I have a dataset which essentially consists of a list of job batches, the number of jobs contained in each batch, and the duration of each job batch. Here is a sample dataset:
CREATE TABLE test_data
(
batch_id NUMBER,
job_count NUMBER,
duration NUMBER
);
INSERT INTO test_data VALUES (1, 37, 9);
INSERT INTO test_data VALUES (2, 47, 4);
INSERT INTO test_data VALUES (3, 66, 6);
INSERT INTO test_data VALUES (4, 46, 6);
INSERT INTO test_data VALUES (5, 54, 1);
INSERT INTO test_data VALUES (6, 35, 1);
INSERT INTO test_data VALUES (7, 55, 9);
INSERT INTO test_data VALUES (8, 82, 7);
INSERT INTO test_data VALUES (9, 12, 9);
INSERT INTO test_data VALUES (10, 52, 4);
INSERT INTO test_data VALUES (11, 3, 9);
INSERT INTO test_data VALUES (12, 90, 2);
Now, I want to calculate some percentiles for the duration field. Typically, this is done with something like the following:
SELECT
PERCENTILE_DISC( 0.75 )
WITHIN GROUP (ORDER BY duration ASC)
AS third_quartile
FROM
test_data;
(Which gives the result of 9)
My problem here is that we don't want to get the percentiles based on batches, I want to get them based on individual jobs. I can figure this out by hand quite easily by generating a running total of the job_count:
SELECT
batch_id,
job_count,
SUM(
job_count
)
OVER (
ORDER BY duration
ROWS UNBOUNDED PRECEDING
)
AS total_jobs,
duration
FROM
test_data
ORDER BY
duration ASC;
BATCH_ID JOB_COUNT TOTAL_JOBS DURATION
6 35 35 1
5 54 89 1
12 90 179 2
2 47 226 4
10 52 278 4
3 66 344 6
4 46 390 6
8 82 472 7
9 12 484 9
1 37 521 9
11 3 524 9
7 55 579 9
Since I have 579 jobs, then the 75th percentile would be job 434. Looking at the above result set, that corresponds with a duration of 7, different from what the standard function does.

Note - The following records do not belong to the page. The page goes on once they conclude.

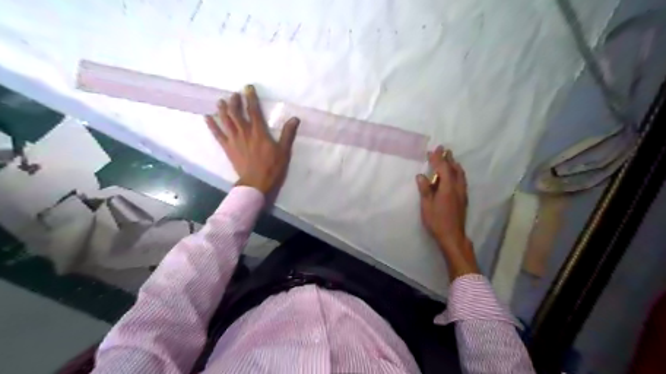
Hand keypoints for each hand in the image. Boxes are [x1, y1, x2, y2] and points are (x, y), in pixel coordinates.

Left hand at [206, 85, 298, 194]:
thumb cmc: (272, 167)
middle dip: (234, 101)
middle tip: (234, 94)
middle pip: (236, 113)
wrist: (256, 183)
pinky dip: (212, 126)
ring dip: (222, 110)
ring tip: (220, 101)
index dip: (251, 98)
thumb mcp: (284, 151)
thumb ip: (288, 134)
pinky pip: (217, 135)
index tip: (248, 88)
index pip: (254, 111)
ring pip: (226, 121)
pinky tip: (206, 118)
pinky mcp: (227, 148)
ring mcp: (234, 140)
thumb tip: (295, 118)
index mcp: (259, 132)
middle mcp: (244, 132)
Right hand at [415, 146, 478, 280]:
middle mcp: (457, 187)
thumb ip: (425, 190)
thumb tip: (421, 175)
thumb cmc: (437, 221)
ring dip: (454, 165)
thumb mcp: (427, 206)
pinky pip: (462, 180)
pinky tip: (455, 175)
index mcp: (447, 187)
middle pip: (454, 169)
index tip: (433, 150)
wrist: (453, 236)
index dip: (437, 159)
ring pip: (460, 174)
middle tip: (444, 149)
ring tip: (450, 158)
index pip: (443, 168)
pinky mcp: (463, 198)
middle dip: (448, 158)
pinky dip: (458, 172)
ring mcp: (462, 193)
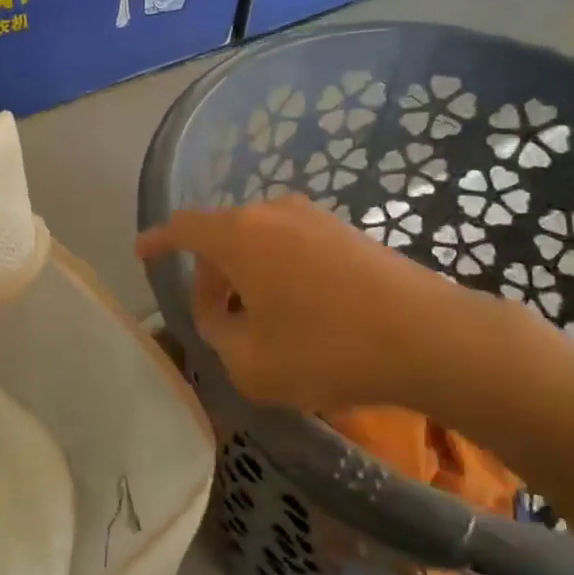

Essentially, I want to consider each job in a batch as a separate observation, and determine percentiles based on those, instead on the batches.
Is there a relatively simple way to accomplish this?
I would think of this as "weighted" percentiles. I don't know if there is a built-in analytic function for this in Oracle, but it is easy enough to calculate. And you are on the way there.
The additional idea is to calculate the total number of jobs, and then use arithmetic to select the value you want. For the 75th percentile, the value is the smallest duration such that the cumulative number of jobs is greater than 0.75 times the total number of jobs.
Here is the example in SQL:
select pcs.percentile, min(case when cumjobs >= totjobs * percentile then duration end)
from (SELECT batch_id, job_count,
SUM(job_count) OVER (ORDER BY duration) as cumjobs,
sum(job_count) over () as totjobs,
duration
FROM test_data
) t cross join
(select 0.25 as percentile from dual union all
select 0.5 from dual union all
select 0.75 from dual
) pcs
group by pcs.percentile;
This example gives you the percentile values (and as an added bonus, for three different percentiles) with each value on its own row. If you want the values on each row, you need to join back to your original table.